The work represents the biggest legal needs survey ever run in England and Wales, based on data collected online between February and March 2019 from 28,663 people. This sample is broadly representative of the population of England and Wales and covers 34 different legal issues.

It’s the first study in this jurisdiction to use OECD guidance on how to develop legal needs surveys. It includes measures of legal capability to profile the population by their experience and perceptions of the legal system.

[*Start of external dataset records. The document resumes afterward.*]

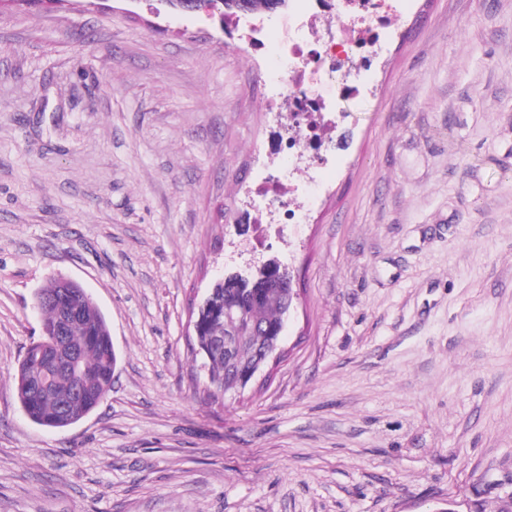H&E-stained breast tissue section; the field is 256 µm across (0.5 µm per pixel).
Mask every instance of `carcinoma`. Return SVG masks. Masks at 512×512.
<instances>
[{"instance_id": "obj_1", "label": "carcinoma", "mask_w": 512, "mask_h": 512, "mask_svg": "<svg viewBox=\"0 0 512 512\" xmlns=\"http://www.w3.org/2000/svg\"><path fill=\"white\" fill-rule=\"evenodd\" d=\"M228 0H199L198 10L224 11V19L238 9L226 5ZM46 302L40 310L42 325L52 329L60 311L77 307L80 318L71 324L67 342L79 358V377L67 370H55L47 375L46 388L31 392L29 378L35 368L52 355L48 336L42 335L27 348L14 374V386L21 409L29 419L46 428L69 427L90 412L112 389L117 367V353L109 325L90 296L77 284L61 288L51 280L41 288ZM293 288L284 280L270 278L259 283H244L228 275L217 280L209 291L210 305L193 313L196 347L208 368L209 378L204 392L215 398L238 386L239 374L255 362L257 345L270 338L274 328L283 322L288 298ZM239 306L249 323L239 336L235 359L224 358V304Z\"/></svg>"}]
</instances>
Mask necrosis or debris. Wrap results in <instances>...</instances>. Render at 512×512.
Masks as SVG:
<instances>
[{"label": "necrosis or debris", "mask_w": 512, "mask_h": 512, "mask_svg": "<svg viewBox=\"0 0 512 512\" xmlns=\"http://www.w3.org/2000/svg\"><path fill=\"white\" fill-rule=\"evenodd\" d=\"M301 19L288 33L278 25H251L248 38L258 52L279 62L274 85L283 94L288 132L272 147L291 160L319 151L336 130L330 118V98L345 99L360 92L368 80L373 55L392 26L387 0H294ZM335 25L328 37L318 26ZM294 185L283 178H266L252 192L279 214V224H300L304 209L293 200Z\"/></svg>", "instance_id": "1"}]
</instances>
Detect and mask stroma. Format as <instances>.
Returning <instances> with one entry per match:
<instances>
[{
	"label": "stroma",
	"mask_w": 512,
	"mask_h": 512,
	"mask_svg": "<svg viewBox=\"0 0 512 512\" xmlns=\"http://www.w3.org/2000/svg\"><path fill=\"white\" fill-rule=\"evenodd\" d=\"M305 223L254 246L275 61L163 0H0V512H498L512 498V0H391ZM293 270L280 353L206 400L191 308ZM79 283L118 354L61 430L12 375Z\"/></svg>",
	"instance_id": "1"
}]
</instances>
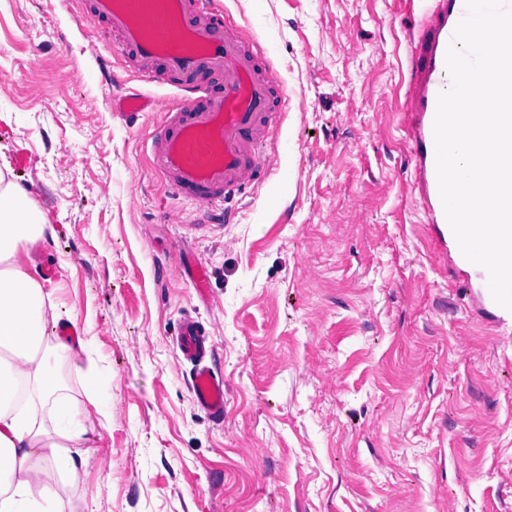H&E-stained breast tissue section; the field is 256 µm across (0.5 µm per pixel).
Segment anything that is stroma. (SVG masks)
<instances>
[{
    "label": "stroma",
    "mask_w": 512,
    "mask_h": 512,
    "mask_svg": "<svg viewBox=\"0 0 512 512\" xmlns=\"http://www.w3.org/2000/svg\"><path fill=\"white\" fill-rule=\"evenodd\" d=\"M287 95L271 178L200 223L151 171L180 77L140 81L71 0H0V168L55 228L58 308L112 375L67 494L86 512H512V313L427 223L405 113L408 0H216ZM137 89L156 111L112 114ZM212 273L200 297L186 275ZM209 334L224 421L175 342Z\"/></svg>",
    "instance_id": "35a3bbf8"
}]
</instances>
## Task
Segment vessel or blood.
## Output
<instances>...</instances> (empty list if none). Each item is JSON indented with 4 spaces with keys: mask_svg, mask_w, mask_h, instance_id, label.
Returning a JSON list of instances; mask_svg holds the SVG:
<instances>
[{
    "mask_svg": "<svg viewBox=\"0 0 512 512\" xmlns=\"http://www.w3.org/2000/svg\"><path fill=\"white\" fill-rule=\"evenodd\" d=\"M465 14L457 0H425L427 57L412 69L407 90L409 126L417 144L415 181L433 224L447 221L436 171L437 99L448 87L446 52ZM94 15L108 20L119 47L137 60L144 81L154 83L168 73L186 78L152 135V169L175 199L211 213L269 175L263 155L278 126L285 92L254 38L232 18L220 23L197 12L192 0H94L92 14L77 12L75 20L82 25ZM154 104V98L135 90L115 100L112 111L133 123ZM205 343L199 324L183 320L177 345L193 365V399L220 423L224 380L205 364Z\"/></svg>",
    "mask_w": 512,
    "mask_h": 512,
    "instance_id": "b4317fda",
    "label": "vessel or blood"
}]
</instances>
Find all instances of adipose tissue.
Masks as SVG:
<instances>
[{"instance_id": "ef3b65f1", "label": "adipose tissue", "mask_w": 512, "mask_h": 512, "mask_svg": "<svg viewBox=\"0 0 512 512\" xmlns=\"http://www.w3.org/2000/svg\"><path fill=\"white\" fill-rule=\"evenodd\" d=\"M54 227L27 188L0 170V512H80L65 485L79 480L96 426L112 424V379L94 370L87 393L98 425L81 419L58 375L60 357L91 362L89 339L57 331L55 283L22 250L47 244Z\"/></svg>"}]
</instances>
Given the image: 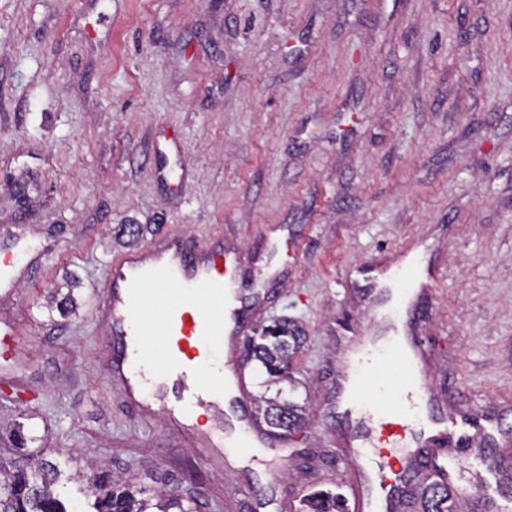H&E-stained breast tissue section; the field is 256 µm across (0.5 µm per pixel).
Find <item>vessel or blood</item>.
I'll use <instances>...</instances> for the list:
<instances>
[{
    "mask_svg": "<svg viewBox=\"0 0 512 512\" xmlns=\"http://www.w3.org/2000/svg\"><path fill=\"white\" fill-rule=\"evenodd\" d=\"M236 256L219 241L202 242L170 231L148 245L114 257L110 278L95 321L105 327L102 349L112 383L138 412L160 407L168 413L191 411L230 394L236 404L226 415L225 432L251 428L249 407L241 400V379L235 365L242 336L256 323L255 299L260 289L278 284L267 269L251 284H243ZM411 267L396 269L369 265L359 271L363 291L373 307H380L384 282L397 279L415 284L399 317L409 326L423 312L437 274L417 280ZM158 287L162 307L158 316L160 349L154 365L141 358L147 326L138 312L150 287ZM234 288L238 307L224 310V290ZM421 343L394 339L376 345L373 337L352 336L338 364L333 385L336 406L354 423L349 440L365 457L369 483L354 485L351 512H387L399 498L409 475L432 467L441 483L459 496L463 489L445 465L429 456L431 449L460 451L470 439L467 418L437 410L429 384L419 370Z\"/></svg>",
    "mask_w": 512,
    "mask_h": 512,
    "instance_id": "1",
    "label": "vessel or blood"
}]
</instances>
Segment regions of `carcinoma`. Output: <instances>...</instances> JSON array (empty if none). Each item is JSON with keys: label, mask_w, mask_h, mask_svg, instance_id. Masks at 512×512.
I'll return each mask as SVG.
<instances>
[{"label": "carcinoma", "mask_w": 512, "mask_h": 512, "mask_svg": "<svg viewBox=\"0 0 512 512\" xmlns=\"http://www.w3.org/2000/svg\"><path fill=\"white\" fill-rule=\"evenodd\" d=\"M77 281L65 277V289H56L48 298V312L61 316L71 315L77 307L74 287ZM305 340L302 329L286 319H277L262 326L257 335L248 341L251 359L258 363L267 375V384L295 383L292 362ZM276 396H259L256 417L265 423L269 434L283 438L300 429L306 423L304 409L297 403ZM14 437L21 462L0 460V512H68L56 488L60 472L38 452L29 449L36 438L18 426ZM77 479L85 483L87 496L94 498L95 512H195L197 496L189 489L171 487L153 492L155 504L143 498L146 489L130 479L112 480V474H79ZM303 512H346L342 494L331 489L315 488L302 499ZM448 490L426 489L419 502L412 505L415 512H447Z\"/></svg>", "instance_id": "carcinoma-1"}]
</instances>
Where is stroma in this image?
<instances>
[{
    "label": "stroma",
    "instance_id": "1",
    "mask_svg": "<svg viewBox=\"0 0 512 512\" xmlns=\"http://www.w3.org/2000/svg\"><path fill=\"white\" fill-rule=\"evenodd\" d=\"M118 224L221 233L246 268L284 267L258 319L307 342L295 397L312 424L246 464L186 446L106 378L91 317ZM442 268L418 328L441 398L499 444L457 454L512 501V0H0V261L23 278L0 324V436L48 438L75 472L198 488L197 512H297L356 479L333 402L340 337L370 322L342 281L396 257ZM68 318L41 309L65 274Z\"/></svg>",
    "mask_w": 512,
    "mask_h": 512
}]
</instances>
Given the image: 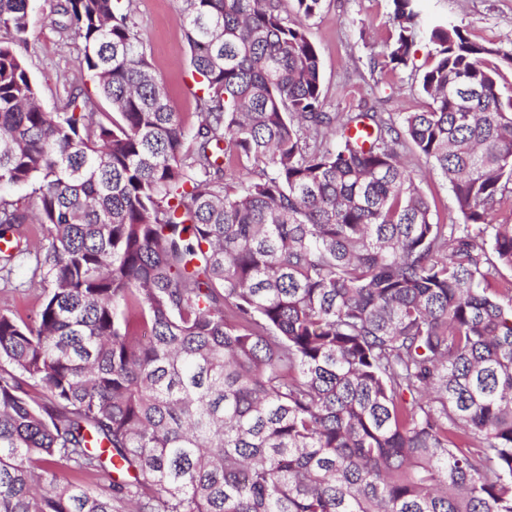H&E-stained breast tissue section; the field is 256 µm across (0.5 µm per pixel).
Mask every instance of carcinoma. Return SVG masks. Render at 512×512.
Listing matches in <instances>:
<instances>
[{
    "label": "carcinoma",
    "instance_id": "1",
    "mask_svg": "<svg viewBox=\"0 0 512 512\" xmlns=\"http://www.w3.org/2000/svg\"><path fill=\"white\" fill-rule=\"evenodd\" d=\"M181 2L192 128L121 0L53 4L112 111H44L0 0V187L36 198L0 238L48 240L37 318L0 313V512H512V50L437 23L426 110L329 112L323 0ZM388 3L405 69L417 0ZM403 159L406 165L413 170L423 191L430 199L434 198L435 206L432 205L433 222L460 224L461 217L456 210L448 182L418 152L407 149L404 152Z\"/></svg>",
    "mask_w": 512,
    "mask_h": 512
}]
</instances>
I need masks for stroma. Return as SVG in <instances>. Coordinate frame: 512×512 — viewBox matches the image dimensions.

Our objectives with this work were to:

  • allow us and our members to gain a detailed and up-to-date understanding of the drivers and shape of the market and how people’s legal demands/needs can be best met
  • provide evidence to support our policy work on behalf of members, including in response to the Competition and Markets Authority
  • help shape our member offer and to refine support for members and future investments
  • ensure we continue as a leader in understanding legal demands/needs and access to justice

Key findings

  • Six in 10 adults (64%) based in England and Wales experienced a legal issue in the last four years
  • 53% of people who had a contentious legal issue say they experienced stress as a part or result of it and 33% lost money
  • 55% of people with a legal issue got professional help
  • 66% of those who got professional help felt the outcome was fair compared to 54% who either got non-professional help or no help
  • An estimated three in 10 respondents had an unmet legal need for a contentious legal issue, where either they did not receive any help or wanted more help to resolve their issue
  • 85% of people who got help were satisfied with the service they received from their professional adviser, with people who received services from solicitors being most satisfied (90%)
  • Consumers with low legal confidence (that they could get a fair and positive outcome in different legal scenarios) find it harder to find professional help and are more likely to get worse outcomes
  • 21% of people did not try to get help (for contentious or non-contentious issues) from a professional adviser because they assumed it would be too expensive
  • 57% of those who did get professional help did not have to pay
  • 45% of adults in England and Wales strongly agree that legal aid is a good thing
  • 85% of people who have a household income of £32,000 or less (and responding about a legal issue eligible for legal aid) do not think they are eligible for legal aid

When looking at data at the total population level, for example, incidence of legal issues and attitudes towards the legal system, inferences can be made that the views of the sample collected here represent the views of the wider population.

However, it’s also important to acknowledge potential limitations. Due to the research having been conducted online, it’s possible that the incidence of certain legal issues (for example, having a home repossessed) could be understated as a result of limitations to internet access.

Where possible, the authors conducted comparative analysis with official statistics and have a good degree of confidence in the reliability of the online method for accurately reflecting the experiences of the overall population.